Però mi hai detto che ti presenti come sceneggiatore.



Io vivo una passione per il cinema a 360°: l’interesse è cominciato verso durante gli studi della storia e critica del cinema e del processo storico dagli albori ad oggi: la tesi l’ho fatta sulla produzione italiana del cinema indipendente; sono passato attraverso il digitale e “dogma 95”; poi ho analizzato i film dei registi indipendenti.
Credo fermamente che il cinema industriale necessiti di un’alternativa: …basta guardare dove l’industriale ci ha portato. Un anno fa ho organizzato a Cisterna di Latina un cineforum presentando un discorso un po’ particolare: passando per il Neorealismo, novelle Vague, facendo vedere film di registi ai più sconosciuti; cosa molto importante, nei dialoghi è emersa la impellente necessità di una rieducazione dell’occhio dello spettatore.
 
Non mi sento di interromperlo: fila liscio come l’olio
 
Scrivere, per me, consiste nel riuscire a convogliare la propria fantasia con la visione per immagini: la narrativa è un conto, ma scrivere quello che nella testa ti scorre, come un rullo impresso da immagini, come se il film che è già nella mente, in tutti i suoi particolari, compresi le indicazioni di regia, quali i movimenti di macchina. Lavorando sul set, soprattutto in auto produzione, si può incappare in problemi: quanto si ha disposizione non coincide con quanto si vorrebbe, o meglio si avrebbe bisogno, compreso il materiale umano. Io concepisco il set come “work in progress”: un esempio? …una volta sul set mi sono trovato a fare piccole modifiche non previste nello story-board; ma queste hanno migliorato di molto il mio lavoro. A proposito: in qualche corto ho fatto anche l’attore…
 
È concentratissimo e continuo a non disturbarlo…
 
Lo sceneggiatore ed il regista, quando non sono la stessa persona, per collaborare proficuamente devono viaggiare sulle stesse onde, altrimenti non si arriva a quanto si vorrebbe. L’ideale sarebbe che questa figura coincida: credo nella collaborazione nel fatto cementata da un minimo di interesse nelle stesse cose, un minimo di sentiero da percorrere insieme: è l’unico modo per arrivare ad un prodotto migliore di quello creato da una testa sola. A me è successo: un lavoro interessante; eravamo simili, e ciò ha contribuito anche ad abbassare i tempi di lavorazione.

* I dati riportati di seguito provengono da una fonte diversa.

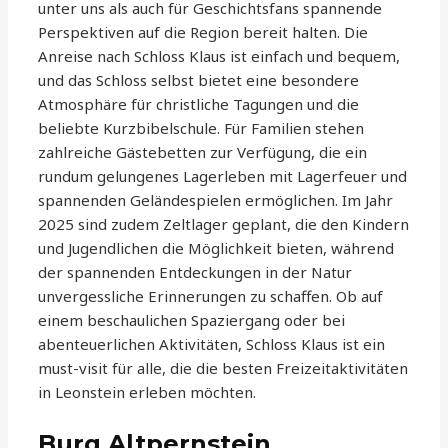
unter uns als auch für Geschichtsfans spannende
Perspektiven auf die Region bereit halten. Die
Anreise nach Schloss Klaus ist einfach und bequem,
und das Schloss selbst bietet eine besondere
Atmosphäre für christliche Tagungen und die
beliebte Kurzbibelschule. Für Familien stehen
zahlreiche Gästebetten zur Verfügung, die ein
rundum gelungenes Lagerleben mit Lagerfeuer und
spannenden Geländespielen ermöglichen. Im Jahr
2025 sind zudem Zeltlager geplant, die den Kindern
und Jugendlichen die Möglichkeit bieten, während
der spannenden Entdeckungen in der Natur
unvergessliche Erinnerungen zu schaffen. Ob auf
einem beschaulichen Spaziergang oder bei
abenteuerlichen Aktivitäten, Schloss Klaus ist ein
must-visit für alle, die die besten Freizeitaktivitäten
in Leonstein erleben möchten.
Burg Altpernstein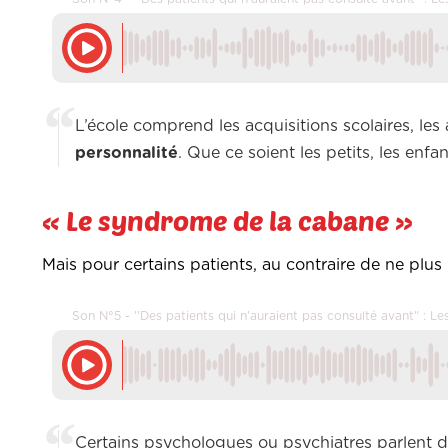
L’école comprend les acquisitions scolaires, le
personnalité
. Que ce soient les petits, les enf
« Le syndrome de la cabane »
Mais pour certains patients, au contraire de ne plus p
Son N°5 - ''Des patients qui n'auraient pas consulté avant" : 
Certains psychologues ou psychiatres parlent d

Mi è capitato una volta di scrivere un personaggio su un attore che poi ha lo recitato: è interessante da un lato ma è anche limitante perché quello è il punto di riferimento. Preferisco scrivere il personaggio a prescindere. L’ho fatto perché mi interessava chi lo avrebbe recitato: mi davano stimoli le sue caratteriste …ed in quel caso non ho sentito il limite. Mi piace scrivere perché, principalmente, mi sento un osservatore ed un rielaboratore di quello che ho osservato …e vissuto.
 
Non considero affatto L’Italia a livello cinematografico. Quello che vedo è ben poco; ho apprezzo qualcosa nell’ambito del cinema indipendente, dell’auto prodotto, tipo Silvana Agosti, Franco Diavoli, Sorrentino …che per me è molto interessante, Matteo Marrone. Purtroppo in Italia il cinema viaggia sull’industriale, ossia sulla cassetta … i contenuti sui ripetono, si riprendono vecchi film, vecchie idee …soprattutto manca originalità. Ci sono delle bune idee e non vengono messe in luce perché non fanno cassetta.

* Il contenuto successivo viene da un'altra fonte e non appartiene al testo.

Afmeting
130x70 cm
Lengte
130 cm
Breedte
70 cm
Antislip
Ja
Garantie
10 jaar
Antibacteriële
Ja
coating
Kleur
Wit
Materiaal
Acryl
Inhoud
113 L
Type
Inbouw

Il cinema indipendente ha il limite di non avere i soldi, anche se oggi per fare i film non ce ne vogliono molti: è recentissima la testimonianza di Venezia ove è stato presentato un film che è costato 500 Euro: il buon cinema si fa con le idee e non con i soldi. L’idea sta alla base: il contenuto ha la sua importanza, ma il problema è come è viene detto; …oggi bene o male è stato detto tutto.
A me piace narrare il visionario, se vogliamo David Lynch: mi piace raccontare delle storie che abbiano collegamento con la realtà, ma anche con il sogno, la memoria, il ricordo…l’immagine dovrebbe essere concepita come una raccolta di quello che è l’essere umano a 360° e non come la fiction che  racconta il quotidiano ed alla fine li si ferma.